┌──

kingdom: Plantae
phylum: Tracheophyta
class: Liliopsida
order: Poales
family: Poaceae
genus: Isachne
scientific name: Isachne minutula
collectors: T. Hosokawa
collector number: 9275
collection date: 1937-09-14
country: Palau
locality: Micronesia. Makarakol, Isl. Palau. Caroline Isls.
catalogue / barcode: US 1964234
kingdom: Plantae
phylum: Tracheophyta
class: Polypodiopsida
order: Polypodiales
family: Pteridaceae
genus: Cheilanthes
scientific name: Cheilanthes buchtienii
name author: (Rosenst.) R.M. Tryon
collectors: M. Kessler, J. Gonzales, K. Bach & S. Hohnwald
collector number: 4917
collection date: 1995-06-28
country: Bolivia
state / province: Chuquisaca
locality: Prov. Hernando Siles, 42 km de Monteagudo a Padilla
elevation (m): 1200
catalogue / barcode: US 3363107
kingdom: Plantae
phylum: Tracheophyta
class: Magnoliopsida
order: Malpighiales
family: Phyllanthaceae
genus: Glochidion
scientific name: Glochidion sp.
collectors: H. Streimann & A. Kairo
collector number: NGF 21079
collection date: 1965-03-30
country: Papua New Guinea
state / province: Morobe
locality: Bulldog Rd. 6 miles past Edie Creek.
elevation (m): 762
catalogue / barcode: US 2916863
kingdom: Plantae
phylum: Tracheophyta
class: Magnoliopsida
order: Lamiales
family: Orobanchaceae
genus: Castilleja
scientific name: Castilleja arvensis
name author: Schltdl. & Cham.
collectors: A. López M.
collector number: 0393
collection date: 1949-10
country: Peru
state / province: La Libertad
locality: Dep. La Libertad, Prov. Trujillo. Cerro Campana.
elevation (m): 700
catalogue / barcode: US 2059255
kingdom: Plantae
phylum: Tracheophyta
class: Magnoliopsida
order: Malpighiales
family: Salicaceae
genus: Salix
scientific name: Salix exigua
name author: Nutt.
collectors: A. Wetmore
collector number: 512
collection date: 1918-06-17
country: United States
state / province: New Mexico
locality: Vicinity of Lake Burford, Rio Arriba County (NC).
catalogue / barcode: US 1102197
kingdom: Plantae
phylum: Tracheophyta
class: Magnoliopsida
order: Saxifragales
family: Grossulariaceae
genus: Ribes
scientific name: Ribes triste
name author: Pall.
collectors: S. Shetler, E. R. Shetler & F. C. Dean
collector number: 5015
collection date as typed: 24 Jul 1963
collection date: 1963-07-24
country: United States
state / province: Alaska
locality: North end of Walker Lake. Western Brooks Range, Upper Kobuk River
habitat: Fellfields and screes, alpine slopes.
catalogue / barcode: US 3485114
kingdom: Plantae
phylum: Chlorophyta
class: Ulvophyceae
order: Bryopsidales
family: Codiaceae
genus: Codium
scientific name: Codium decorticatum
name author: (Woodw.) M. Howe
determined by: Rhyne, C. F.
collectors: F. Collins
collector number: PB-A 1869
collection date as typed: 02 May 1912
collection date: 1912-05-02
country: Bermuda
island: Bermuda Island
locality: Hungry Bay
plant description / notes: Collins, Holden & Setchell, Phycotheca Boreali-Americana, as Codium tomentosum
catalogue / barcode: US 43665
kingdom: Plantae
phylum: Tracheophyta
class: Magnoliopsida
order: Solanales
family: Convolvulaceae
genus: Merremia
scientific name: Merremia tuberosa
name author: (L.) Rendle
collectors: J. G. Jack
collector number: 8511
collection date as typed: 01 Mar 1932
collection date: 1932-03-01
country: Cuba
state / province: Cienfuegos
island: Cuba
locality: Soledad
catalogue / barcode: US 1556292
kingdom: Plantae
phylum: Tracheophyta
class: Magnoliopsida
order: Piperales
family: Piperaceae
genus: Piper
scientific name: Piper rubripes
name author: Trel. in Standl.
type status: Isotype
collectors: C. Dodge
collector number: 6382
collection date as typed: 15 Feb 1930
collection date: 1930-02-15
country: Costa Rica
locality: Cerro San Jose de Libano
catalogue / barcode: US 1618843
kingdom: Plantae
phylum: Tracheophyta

└──

Exercise: Put every row above into a Markdown table with two columns, No and Entry, holding each row's number and the row itself. Leave out blank lines.

Answer below:
| No | Entry |
|---|---|
| 1 | kingdom: Plantae |
| 2 | phylum: Tracheophyta |
| 3 | class: Liliopsida |
| 4 | order: Poales |
| 5 | family: Poaceae |
| 6 | genus: Isachne |
| 7 | scientific name: Isachne minutula |
| 8 | collectors: T. Hosokawa |
| 9 | collector number: 9275 |
| 10 | collection date: 1937-09-14 |
| 11 | country: Palau |
| 12 | locality: Micronesia. Makarakol, Isl. Palau. Caroline Isls. |
| 13 | catalogue / barcode: US 1964234 |
| 14 | kingdom: Plantae |
| 15 | phylum: Tracheophyta |
| 16 | class: Polypodiopsida |
| 17 | order: Polypodiales |
| 18 | family: Pteridaceae |
| 19 | genus: Cheilanthes |
| 20 | scientific name: Cheilanthes buchtienii |
| 21 | name author: (Rosenst.) R.M. Tryon |
| 22 | collectors: M. Kessler, J. Gonzales, K. Bach & S. Hohnwald |
| 23 | collector number: 4917 |
| 24 | collection date: 1995-06-28 |
| 25 | country: Bolivia |
| 26 | state / province: Chuquisaca |
| 27 | locality: Prov. Hernando Siles, 42 km de Monteagudo a Padilla |
| 28 | elevation (m): 1200 |
| 29 | catalogue / barcode: US 3363107 |
| 30 | kingdom: Plantae |
| 31 | phylum: Tracheophyta |
| 32 | class: Magnoliopsida |
| 33 | order: Malpighiales |
| 34 | family: Phyllanthaceae |
| 35 | genus: Glochidion |
| 36 | scientific name: Glochidion sp. |
| 37 | collectors: H. Streimann & A. Kairo |
| 38 | collector number: NGF 21079 |
| 39 | collection date: 1965-03-30 |
| 40 | country: Papua New Guinea |
| 41 | state / province: Morobe |
| 42 | locality: Bulldog Rd. 6 miles past Edie Creek. |
| 43 | elevation (m): 762 |
| 44 | catalogue / barcode: US 2916863 |
| 45 | kingdom: Plantae |
| 46 | phylum: Tracheophyta |
| 47 | class: Magnoliopsida |
| 48 | order: Lamiales |
| 49 | family: Orobanchaceae |
| 50 | genus: Castilleja |
| 51 | scientific name: Castilleja arvensis |
| 52 | name author: Schltdl. & Cham. |
| 53 | collectors: A. López M. |
| 54 | collector number: 0393 |
| 55 | collection date: 1949-10 |
| 56 | country: Peru |
| 57 | state / province: La Libertad |
| 58 | locality: Dep. La Libertad, Prov. Trujillo. Cerro Campana. |
| 59 | elevation (m): 700 |
| 60 | catalogue / barcode: US 2059255 |
| 61 | kingdom: Plantae |
| 62 | phylum: Tracheophyta |
| 63 | class: Magnoliopsida |
| 64 | order: Malpighiales |
| 65 | family: Salicaceae |
| 66 | genus: Salix |
| 67 | scientific name: Salix exigua |
| 68 | name author: Nutt. |
| 69 | collectors: A. Wetmore |
| 70 | collector number: 512 |
| 71 | collection date: 1918-06-17 |
| 72 | country: United States |
| 73 | state / province: New Mexico |
| 74 | locality: Vicinity of Lake Burford, Rio Arriba County (NC). |
| 75 | catalogue / barcode: US 1102197 |
| 76 | kingdom: Plantae |
| 77 | phylum: Tracheophyta |
| 78 | class: Magnoliopsida |
| 79 | order: Saxifragales |
| 80 | family: Grossulariaceae |
| 81 | genus: Ribes |
| 82 | scientific name: Ribes triste |
| 83 | name author: Pall. |
| 84 | collectors: S. Shetler, E. R. Shetler & F. C. Dean |
| 85 | collector number: 5015 |
| 86 | collection date as typed: 24 Jul 1963 |
| 87 | collection date: 1963-07-24 |
| 88 | country: United States |
| 89 | state / province: Alaska |
| 90 | locality: North end of Walker Lake. Western Brooks Range, Upper Kobuk River |
| 91 | habitat: Fellfields and screes, alpine slopes. |
| 92 | catalogue / barcode: US 3485114 |
| 93 | kingdom: Plantae |
| 94 | phylum: Chlorophyta |
| 95 | class: Ulvophyceae |
| 96 | order: Bryopsidales |
| 97 | family: Codiaceae |
| 98 | genus: Codium |
| 99 | scientific name: Codium decorticatum |
| 100 | name author: (Woodw.) M. Howe |
| 101 | determined by: Rhyne, C. F. |
| 102 | collectors: F. Collins |
| 103 | collector number: PB-A 1869 |
| 104 | collection date as typed: 02 May 1912 |
| 105 | collection date: 1912-05-02 |
| 106 | country: Bermuda |
| 107 | island: Bermuda Island |
| 108 | locality: Hungry Bay |
| 109 | plant description / notes: Collins, Holden & Setchell, Phycotheca Boreali-Americana, as Codium tomentosum |
| 110 | catalogue / barcode: US 43665 |
| 111 | kingdom: Plantae |
| 112 | phylum: Tracheophyta |
| 113 | class: Magnoliopsida |
| 114 | order: Solanales |
| 115 | family: Convolvulaceae |
| 116 | genus: Merremia |
| 117 | scientific name: Merremia tuberosa |
| 118 | name author: (L.) Rendle |
| 119 | collectors: J. G. Jack |
| 120 | collector number: 8511 |
| 121 | collection date as typed: 01 Mar 1932 |
| 122 | collection date: 1932-03-01 |
| 123 | country: Cuba |
| 124 | state / province: Cienfuegos |
| 125 | island: Cuba |
| 126 | locality: Soledad |
| 127 | catalogue / barcode: US 1556292 |
| 128 | kingdom: Plantae |
| 129 | phylum: Tracheophyta |
| 130 | class: Magnoliopsida |
| 131 | order: Piperales |
| 132 | family: Piperaceae |
| 133 | genus: Piper |
| 134 | scientific name: Piper rubripes |
| 135 | name author: Trel. in Standl. |
| 136 | type status: Isotype |
| 137 | collectors: C. Dodge |
| 138 | collector number: 6382 |
| 139 | collection date as typed: 15 Feb 1930 |
| 140 | collection date: 1930-02-15 |
| 141 | country: Costa Rica |
| 142 | locality: Cerro San Jose de Libano |
| 143 | catalogue / barcode: US 1618843 |
| 144 | kingdom: Plantae |
| 145 | phylum: Tracheophyta |